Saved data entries
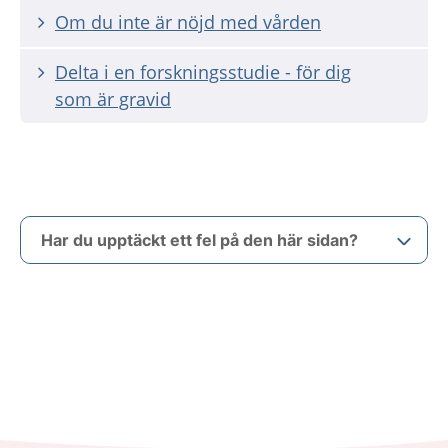
Om du inte är nöjd med vården
Delta i en forskningsstudie - för dig
som är gravid
Har du upptäckt ett fel på den här sidan?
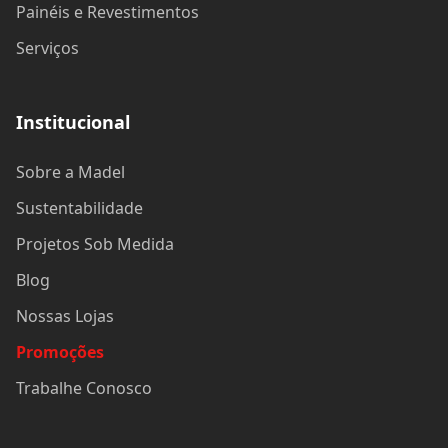
Painéis e Revestimentos
Serviços
Institucional
Sobre a Madel
Sustentabilidade
Projetos Sob Medida
Blog
Nossas Lojas
Promoções
Trabalhe Conosco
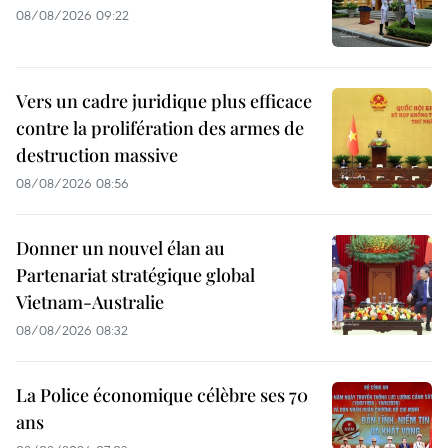
08/08/2026 09:22
Vers un cadre juridique plus efficace
contre la prolifération des armes de
destruction massive
08/08/2026 08:56
Donner un nouvel élan au
Partenariat stratégique global
Vietnam-Australie
08/08/2026 08:32
La Police économique célèbre ses 70
ans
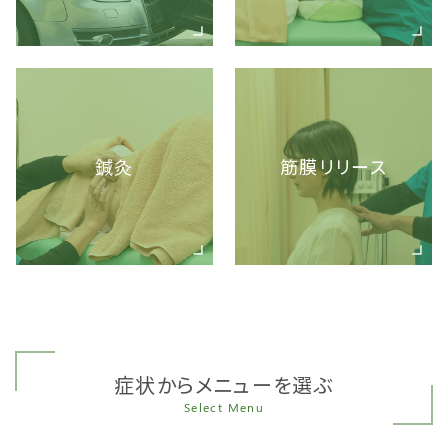
鍼灸
筋膜リリース
症状からメニューを選ぶ
Select Menu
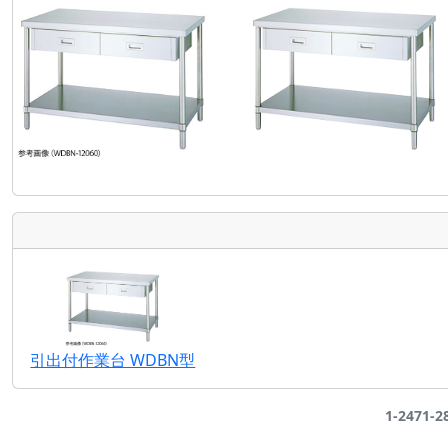
引出付作業台 WDBN型
1-2471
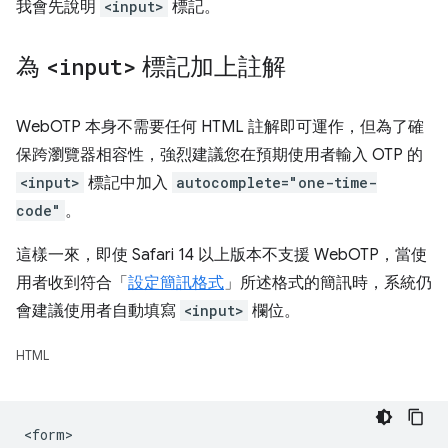
我會先說明
<input>
標記。
為
<input>
標記加上註解
WebOTP 本身不需要任何 HTML 註解即可運作，但為了確
保跨瀏覽器相容性，強烈建議您在預期使用者輸入 OTP 的
<input>
標記中加入
autocomplete="one-time-
code"
。
這樣一來，即使 Safari 14 以上版本不支援 WebOTP，當使
用者收到符合「
設定簡訊格式
」所述格式的簡訊時，系統仍
會建議使用者自動填寫
<input>
欄位。
HTML
<form>
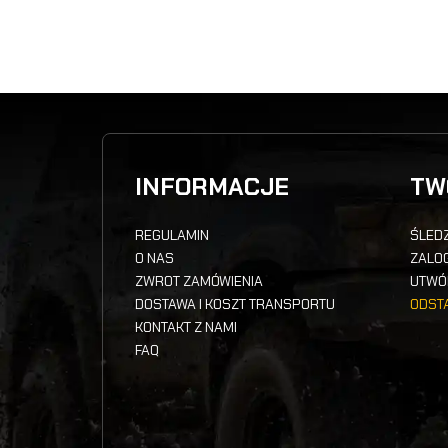
INFORMACJE
TW
REGULAMIN
ŚLEDZ
O NAS
ZALOG
ZWROT ZAMÓWIENIA
UTWÓ
DOSTAWA I KOSZT TRANSPORTU
ODST
KONTAKT Z NAMI
FAQ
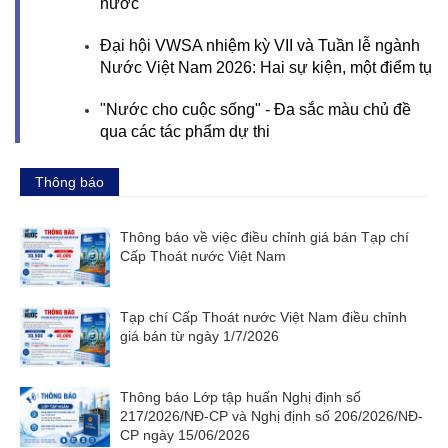
nước
Đại hội VWSA nhiệm kỳ VII và Tuần lễ ngành
Nước Việt Nam 2026: Hai sự kiện, một điểm tụ
"Nước cho cuộc sống" - Đa sắc màu chủ đề
qua các tác phẩm dự thi
Thông báo
Thông báo về việc điều chỉnh giá bán Tạp chí
Cấp Thoát nước Việt Nam
Tạp chí Cấp Thoát nước Việt Nam điều chỉnh
giá bán từ ngày 1/7/2026
Thông báo Lớp tập huấn Nghị định số
217/2026/NĐ-CP và Nghị định số 206/2026/NĐ-
CP ngày 15/06/2026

# [PROBLEM DETAILS]
Print every line above exactly. Leave the pictures out.

# [RESPONSE TO THE EXERCISE]
Om du inte är nöjd med vården
Delta i en forskningsstudie - för dig
som är gravid
Har du upptäckt ett fel på den här sidan?
Painéis e Revestimentos
Serviços
Institucional
Sobre a Madel
Sustentabilidade
Projetos Sob Medida
Blog
Nossas Lojas
Promoções
Trabalhe Conosco
08/08/2026 09:22
Vers un cadre juridique plus efficace
contre la prolifération des armes de
destruction massive
08/08/2026 08:56
Donner un nouvel élan au
Partenariat stratégique global
Vietnam-Australie
08/08/2026 08:32
La Police économique célèbre ses 70
ans
鍼灸
筋膜リリース
症状からメニューを選ぶ
Select Menu
引出付作業台 WDBN型
1-2471
我會先說明
<input>
標記。
為
<input>
標記加上註解
WebOTP 本身不需要任何 HTML 註解即可運作，但為了確
保跨瀏覽器相容性，強烈建議您在預期使用者輸入 OTP 的
<input>
標記中加入
autocomplete="one-time-
code"
。
這樣一來，即使 Safari 14 以上版本不支援 WebOTP，當使
用者收到符合「
設定簡訊格式
」所述格式的簡訊時，系統仍
會建議使用者自動填寫
<input>
欄位。
HTML
<form>
INFORMACJE
TW
REGULAMIN
ŚLEDZ
O NAS
ZALOG
ZWROT ZAMÓWIENIA
UTWÓ
DOSTAWA I KOSZT TRANSPORTU
ODST
KONTAKT Z NAMI
FAQ
nước
Đại hội VWSA nhiệm kỳ VII và Tuần lễ ngành
Nước Việt Nam 2026: Hai sự kiện, một điểm tụ
"Nước cho cuộc sống" - Đa sắc màu chủ đề
qua các tác phẩm dự thi
Thông báo
Thông báo về việc điều chỉnh giá bán Tạp chí
Cấp Thoát nước Việt Nam
Tạp chí Cấp Thoát nước Việt Nam điều chỉnh
giá bán từ ngày 1/7/2026
Thông báo Lớp tập huấn Nghị định số
217/2026/NĐ-CP và Nghị định số 206/2026/NĐ-
CP ngày 15/06/2026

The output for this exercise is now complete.